# LED Worklights and Lightning



## Haunted Bayou (Feb 16, 2007)

Hi All,
Are the new LED work lights able to flash using a lightning machine. I am trying to get away from the halogen because they are so hot.

Thanks


----------



## Longmont Haunt (Jul 26, 2016)

I guess I wouldn't see why it wouldn't, then again I don't know how the lightening machines work. LEDs are pretty versatile, though, so whether you're talking a bulb-for-bulb switch or wiring/plugging the light into the device, it should perform just fine.


----------



## fwghost (Sep 30, 2013)

Yes. I just bought a 7000 lumen led worklight from Lowe's and tested it with my Perfect Storm this weekend. Looks great.


----------



## Haunted Bayou (Feb 16, 2007)

Great, thanks. 
I tested my fx box today with a dimmable led bulb.
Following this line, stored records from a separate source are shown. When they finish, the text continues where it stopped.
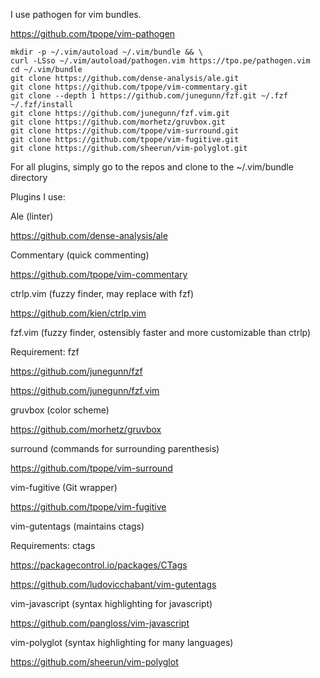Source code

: I use pathogen for vim bundles.

https://github.com/tpope/vim-pathogen

```
mkdir -p ~/.vim/autoload ~/.vim/bundle && \
curl -LSso ~/.vim/autoload/pathogen.vim https://tpo.pe/pathogen.vim
cd ~/.vim/bundle
git clone https://github.com/dense-analysis/ale.git
git clone https://github.com/tpope/vim-commentary.git
git clone --depth 1 https://github.com/junegunn/fzf.git ~/.fzf
~/.fzf/install
git clone https://github.com/junegunn/fzf.vim.git
git clone https://github.com/morhetz/gruvbox.git
git clone https://github.com/tpope/vim-surround.git
git clone https://github.com/tpope/vim-fugitive.git
git clone https://github.com/sheerun/vim-polyglot.git
```

For all plugins, simply go to the repos and clone to the ~/.vim/bundle directory

Plugins I use:

Ale (linter)

https://github.com/dense-analysis/ale

Commentary (quick commenting)

https://github.com/tpope/vim-commentary

ctrlp.vim (fuzzy finder, may replace with fzf)

https://github.com/kien/ctrlp.vim

fzf.vim (fuzzy finder, ostensibly faster and more customizable than ctrlp)

Requirement: fzf

https://github.com/junegunn/fzf

https://github.com/junegunn/fzf.vim

gruvbox (color scheme)

https://github.com/morhetz/gruvbox

surround (commands for surrounding parenthesis)

https://github.com/tpope/vim-surround

vim-fugitive (Git wrapper)

https://github.com/tpope/vim-fugitive

vim-gutentags (maintains ctags)

Requirements: ctags

https://packagecontrol.io/packages/CTags

https://github.com/ludovicchabant/vim-gutentags

vim-javascript (syntax highlighting for javascript)

https://github.com/pangloss/vim-javascript

vim-polyglot (syntax highlighting for many languages)

https://github.com/sheerun/vim-polyglot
It worked fine, but I think the light won't have as much reach as I would like due to the frosted dome.
I think I need to invest in the work light.


----------



## fwghost (Sep 30, 2013)

I think the one I got was $35 at Lowe's with an option for one that came with a stand for $60. Good reach and plenty of light during a daylight test too.


----------



## Haunted Bayou (Feb 16, 2007)

Awesome, thanks.


----------